Angel Guerra
No voy á narrar el argumento de Angel Guerra; supongo, desde luego, que han leído la novela todos los españoles—y muchos más—á quien puede interesar un mal articulaje de crítica. Además en este libro, como en casi todos los de Galdós, lo principal son las personas, por dentro, y esta clase de principalidades son innarrables ó poco menos. Lo que constituye la atmósfera moral en una novela, al igual de la atmósfera física, se siente, sí, pero no se vé ni se palpa. Necesítanse páginas y páginas para ponerse al cabo de estos tiquis miquis psicológicos, de estos negocios espirituales, que en Angel Guerra rayan tan alto, y son, por decirlo así, la entraña.
Mucho se ha repetido en conversaciones, y no sé si también en la prensa, que Angel Guerra, lo mismo demagogo que místico, es inverosímil. Claro está, que quien esto afirma, es gente de poso más o menos, pero por desgracia, así suelen ser todos los lectores de novelas en esta tierra donde los hombres graves—por no perder su gravedad—continuan no sabiendo qué cosas sean, naturalismo y realismo. Debe pues tenerse en cuenta la opinión antedicha, no por lo que ella valga en el sentido de crítica literaria, sino como dato demostrativo, de que hay un cierto realismo superior que el público español, que come bien y goza de excelente salud, no suele entender. Sería necesario someter á estos felices lectores, á ayunos como los de Angel Guerra, y un así, muchos se morirían de hambre, sin haber sacado en limpio otra cosa que... morirse.
Asombra en esta novela, el conocimiento que Galdós tiene de los distintos ambientes sociales, desde el sacristanesco al demagógico. Un novelista que ve tan hondo, que ha adivinado toda una época, como sucede en los Episodios, es el llamado á hacer la novela de salón, de que tanto se habla hoy día. ¿Qué es realidad sino una novela de este género? Para que ciertos críticos la consideren como tal, no le falta mas que un título de duquesa á Augusta.
Pero no es este conocimiento de que acabo de hablar lo más admire en Galdós, sino la prodigiosa facilidad que para novelas posee. ¿Qué dirían—si se curasen más de letras españoles—ciertos tasadores literarios que por Francia se estilan, de los tres tomos de Angel Guerra, publicados en tan corto espacio? Y no se diga que en esta novela hay pobreza de asunto: todo lo contrario. A ser un insigne autor uno de estos novelistas recortados y primerosos como los de Goncourt; metódicos y rectilíneos como Pablo Bourget, no una, sino cuatro novelas hubiese escrito, que para tanto dan materias los Babeles, Leré, doña Sales y alguno de los magistrales tipos toledanos. ¡Qué galería de admirables figuras! ¡qué riqueza de caracteres! ¡qué abuso de facultades creadoras! Y sin embargo el maestro se queja de no poseer la misma facilidad que antaño. En datos publicados por el eminente crítico Clarín, y debidos al mismo Galdós, hay este párrafo:
«El año 1873 escribí Trafalgar sin tener aún el plan completo de la obra, después fué saliendo lo demás. Las novelas se sucedían de una manera... inconsciente.

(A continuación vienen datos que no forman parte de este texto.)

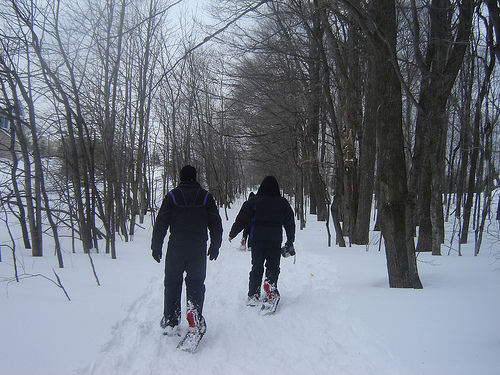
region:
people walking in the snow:
[153, 168, 308, 363]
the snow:
[337, 298, 425, 355]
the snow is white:
[32, 316, 109, 362]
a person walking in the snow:
[250, 177, 298, 284]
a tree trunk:
[377, 189, 426, 287]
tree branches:
[187, 58, 238, 101]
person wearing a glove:
[205, 250, 219, 259]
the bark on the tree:
[415, 165, 450, 253]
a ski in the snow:
[176, 330, 207, 350]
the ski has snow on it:
[253, 298, 281, 314]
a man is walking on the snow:
[155, 163, 222, 339]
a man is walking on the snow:
[226, 171, 295, 313]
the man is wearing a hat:
[177, 165, 198, 180]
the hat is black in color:
[175, 165, 197, 181]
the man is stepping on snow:
[155, 313, 212, 338]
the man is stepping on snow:
[245, 285, 280, 313]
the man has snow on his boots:
[159, 311, 216, 347]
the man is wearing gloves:
[147, 242, 222, 268]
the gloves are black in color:
[152, 245, 221, 262]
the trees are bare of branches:
[6, 0, 496, 300]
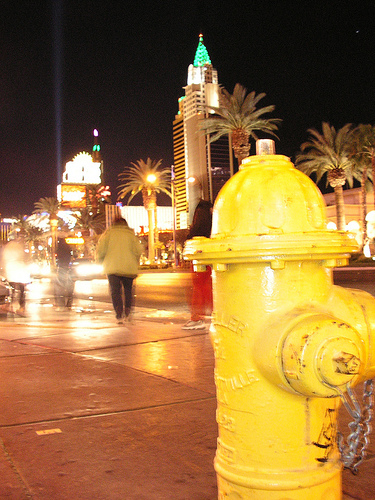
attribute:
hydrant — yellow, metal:
[200, 139, 371, 499]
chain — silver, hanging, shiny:
[342, 387, 374, 470]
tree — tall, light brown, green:
[206, 82, 267, 162]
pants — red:
[183, 254, 208, 314]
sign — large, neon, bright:
[63, 148, 107, 183]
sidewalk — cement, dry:
[3, 292, 216, 498]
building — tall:
[175, 38, 227, 231]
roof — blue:
[187, 35, 215, 69]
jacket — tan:
[102, 227, 143, 274]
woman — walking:
[95, 212, 150, 319]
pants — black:
[109, 270, 136, 313]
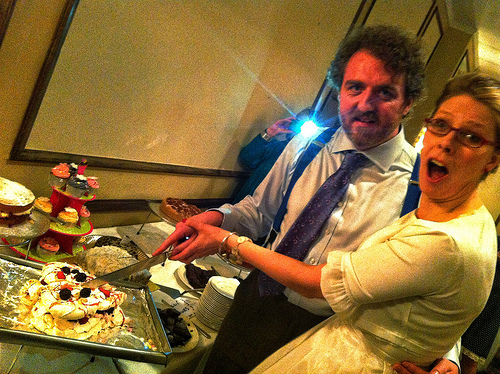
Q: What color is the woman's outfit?
A: White.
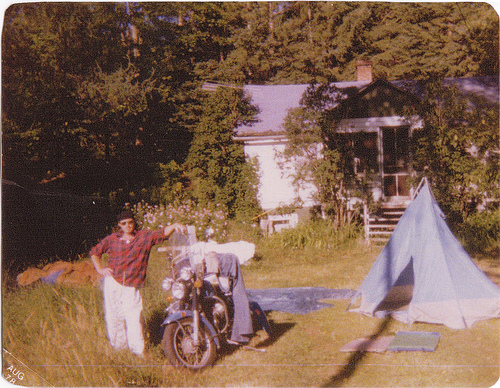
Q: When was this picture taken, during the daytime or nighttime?
A: Daytime.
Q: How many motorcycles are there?
A: One.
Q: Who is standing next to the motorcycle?
A: A man.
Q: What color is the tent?
A: Blue.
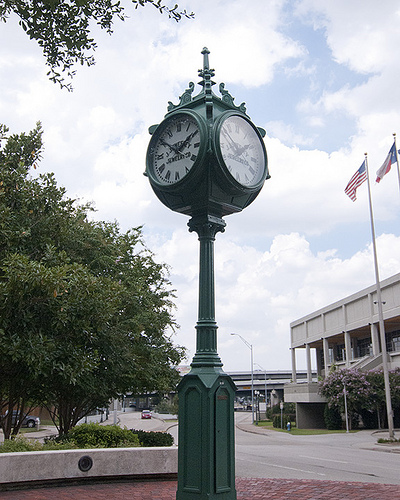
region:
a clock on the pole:
[149, 112, 201, 184]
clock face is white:
[219, 113, 265, 187]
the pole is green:
[144, 44, 271, 498]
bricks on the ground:
[2, 476, 399, 497]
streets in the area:
[0, 410, 399, 482]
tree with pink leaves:
[320, 365, 397, 414]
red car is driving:
[140, 409, 150, 418]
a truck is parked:
[1, 409, 39, 427]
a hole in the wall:
[78, 454, 92, 471]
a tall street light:
[230, 332, 254, 422]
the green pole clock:
[142, 47, 270, 499]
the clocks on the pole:
[146, 109, 267, 189]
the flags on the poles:
[344, 132, 399, 441]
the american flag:
[343, 159, 367, 202]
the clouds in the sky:
[0, 0, 399, 369]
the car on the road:
[141, 408, 152, 418]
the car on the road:
[0, 409, 40, 427]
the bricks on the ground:
[0, 476, 398, 498]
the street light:
[230, 332, 254, 423]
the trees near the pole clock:
[0, 1, 196, 443]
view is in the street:
[67, 207, 395, 472]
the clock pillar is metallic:
[182, 154, 225, 470]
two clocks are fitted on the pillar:
[140, 88, 310, 250]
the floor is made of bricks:
[284, 467, 332, 497]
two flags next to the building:
[340, 147, 398, 272]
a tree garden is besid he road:
[23, 184, 166, 482]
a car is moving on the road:
[129, 402, 178, 444]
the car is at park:
[6, 394, 70, 451]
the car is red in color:
[130, 391, 159, 448]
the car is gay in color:
[7, 398, 69, 456]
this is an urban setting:
[27, 22, 335, 406]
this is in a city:
[23, 93, 380, 462]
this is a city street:
[67, 301, 377, 489]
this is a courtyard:
[23, 96, 331, 462]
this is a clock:
[136, 95, 243, 213]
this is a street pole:
[161, 93, 255, 465]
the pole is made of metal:
[143, 78, 292, 472]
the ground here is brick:
[80, 469, 153, 497]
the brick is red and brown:
[244, 476, 302, 499]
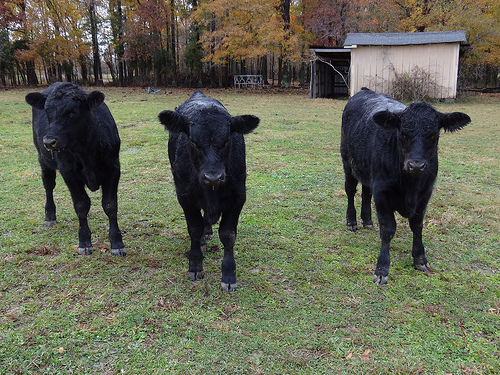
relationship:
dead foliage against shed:
[362, 62, 454, 103] [311, 30, 469, 100]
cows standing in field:
[19, 75, 466, 290] [115, 309, 450, 373]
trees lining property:
[2, 2, 498, 99] [3, 84, 498, 373]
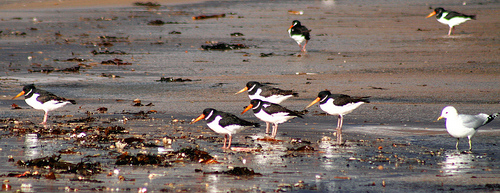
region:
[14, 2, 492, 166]
group of eight birds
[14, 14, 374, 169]
six black and white birds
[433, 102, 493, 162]
one white and gray bird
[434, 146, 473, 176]
reflection of the white bird on the ground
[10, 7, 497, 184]
birds standing on a beach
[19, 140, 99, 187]
debris on the ground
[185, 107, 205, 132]
skinny orange beak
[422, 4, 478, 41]
side profile of a bird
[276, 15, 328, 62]
front angle view of a bird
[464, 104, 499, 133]
feathers on the tail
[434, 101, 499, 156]
Seagull on right has yellow beak and white head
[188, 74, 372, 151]
Group of seabirds have orange beaks and black and white bodies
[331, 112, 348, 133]
Seabird has short pink legs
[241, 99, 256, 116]
Sea bird in center has bright orange beak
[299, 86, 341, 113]
Sea bird has a white stripe on throat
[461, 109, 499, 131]
Seagull has a gray back and black tail feathers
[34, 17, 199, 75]
Debris scattered across beach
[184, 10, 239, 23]
Piece of driftwood is in background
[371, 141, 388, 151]
There is a small orange object on ground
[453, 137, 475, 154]
Seagull's legs are pale yellow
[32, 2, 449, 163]
birds are on beach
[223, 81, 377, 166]
black and white birds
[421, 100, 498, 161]
white birds with black tail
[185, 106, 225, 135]
bird has orange beak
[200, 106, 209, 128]
white streak on head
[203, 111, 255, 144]
bird has white breast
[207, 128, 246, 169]
bird has orange legs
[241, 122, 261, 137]
bird has black tail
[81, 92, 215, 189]
brown detritus on beach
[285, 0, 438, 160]
sand on beach is dark brown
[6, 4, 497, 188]
several seabirds on the shore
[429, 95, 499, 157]
a gray and white seagull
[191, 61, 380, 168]
four white and black skimmer birds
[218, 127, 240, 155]
the two feet on a seabird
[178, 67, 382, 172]
several seabirds in a group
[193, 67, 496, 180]
one seagull and four other seabirds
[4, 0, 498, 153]
eight seabirds on the beach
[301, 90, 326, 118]
the orange bill of a seabird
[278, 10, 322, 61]
a seabird walking away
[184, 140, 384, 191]
the reflection of seabirds on the sand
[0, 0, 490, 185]
Birds on the beach.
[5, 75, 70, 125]
A bird on the beach.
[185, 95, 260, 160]
The second bird on the beach.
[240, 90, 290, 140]
The third bird on the beach.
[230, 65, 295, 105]
The fourth bird on the beach.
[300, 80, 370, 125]
The fifth bird on the beach.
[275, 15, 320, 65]
The sixth bird on the beach.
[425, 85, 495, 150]
The seventh bird on the beach.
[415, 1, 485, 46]
The eighth bird on the beach.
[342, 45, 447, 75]
Sand on the beach.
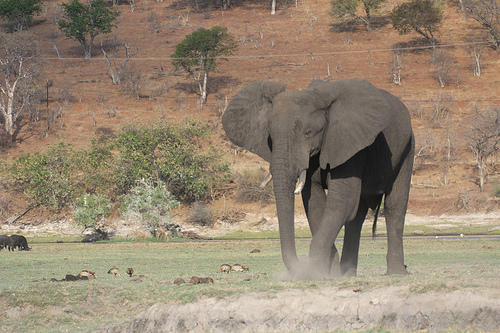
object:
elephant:
[220, 77, 417, 278]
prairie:
[0, 208, 500, 329]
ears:
[221, 80, 289, 164]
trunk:
[268, 123, 300, 275]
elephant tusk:
[293, 168, 307, 194]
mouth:
[260, 140, 324, 179]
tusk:
[259, 174, 274, 187]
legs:
[307, 155, 362, 279]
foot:
[307, 262, 334, 280]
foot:
[339, 266, 360, 278]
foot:
[383, 265, 416, 276]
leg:
[339, 199, 371, 277]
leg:
[383, 178, 412, 275]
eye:
[304, 130, 313, 138]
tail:
[371, 195, 383, 241]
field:
[1, 0, 497, 330]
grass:
[214, 0, 288, 46]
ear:
[221, 79, 290, 163]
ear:
[318, 77, 392, 171]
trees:
[171, 26, 243, 110]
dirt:
[1, 231, 500, 331]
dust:
[223, 249, 414, 321]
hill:
[0, 0, 223, 227]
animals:
[124, 267, 136, 278]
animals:
[64, 275, 82, 281]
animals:
[5, 234, 34, 252]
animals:
[0, 234, 10, 251]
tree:
[0, 120, 261, 259]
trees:
[463, 92, 500, 194]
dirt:
[0, 31, 495, 220]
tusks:
[259, 173, 273, 188]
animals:
[219, 263, 233, 274]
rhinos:
[0, 234, 17, 254]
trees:
[53, 0, 122, 83]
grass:
[210, 221, 496, 295]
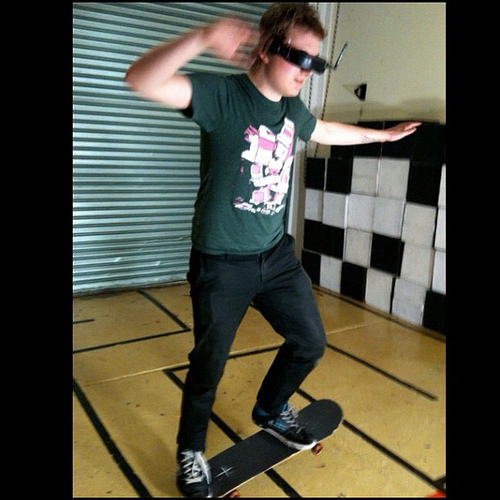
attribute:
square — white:
[301, 188, 346, 228]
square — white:
[316, 190, 349, 227]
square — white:
[349, 157, 384, 198]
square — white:
[370, 159, 410, 204]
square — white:
[347, 191, 378, 235]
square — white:
[369, 195, 407, 238]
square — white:
[341, 229, 374, 264]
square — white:
[315, 255, 345, 291]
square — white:
[361, 269, 394, 317]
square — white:
[391, 279, 426, 329]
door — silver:
[75, 9, 273, 305]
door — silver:
[75, 4, 296, 302]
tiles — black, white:
[298, 121, 445, 311]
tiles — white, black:
[298, 126, 461, 337]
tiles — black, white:
[271, 131, 447, 331]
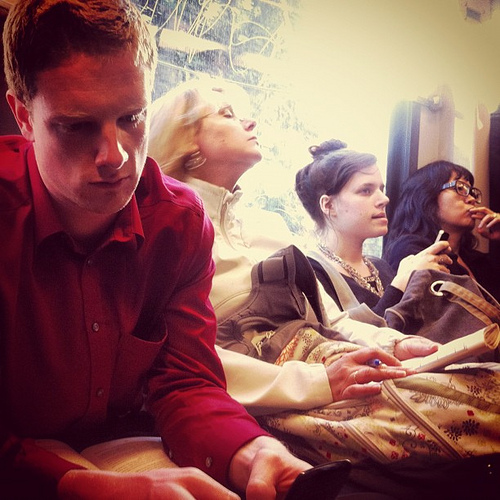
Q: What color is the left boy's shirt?
A: Red.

Doña Perfecta la escribí para la Revista de España por encargo de León y Castillo y la comencé sin saber cómo había de desarrollar el asunto. La escribí á empujones, quiere decir, á trozos, como iba saliendo, pero sin dificultad, con cierta afluencia que ahora no tengo.»
En vista de Angel Guerra, no creo que haya disminuido mucho la afluencia, y á fe que estoy por lamentarlo. Pienso que á producir con menos facilidad, Galdós sería no más novelista, pero sí más literato. Entonces en Angel Guerra se perseguiría más directamente la historia del protagonista: el camino se haría en una sola jornada, sin detenerse aquí y allí, como hacen los rapaces para cojer moras.
En esta novela, como en Doña Perfecta, como en otros libros del primer novelista español, hay un profundo simbolismo. Angel Guerra no es solamente un revolucionario arrepentido, es la encarnación del más puro amor humano, el fanático de virtudes sociales, el Amadís de Gaula de la caridad, en una palabra: la santidad libre pensadora y fracmasónica. Angel Guerra, con Tomás Orozco son los primeros apóstoles de una religión nihilista—porque ha de nacer de la ruina de las existentes—basada en el evangelio. Son dos bienaventurados heterodoxos, dos iluminados que creen conocer el verdadero sentido de la predicación del hijo de Dios. Sus manos y su corazón están siempre abiertos; su vida es una constante práctica del bien.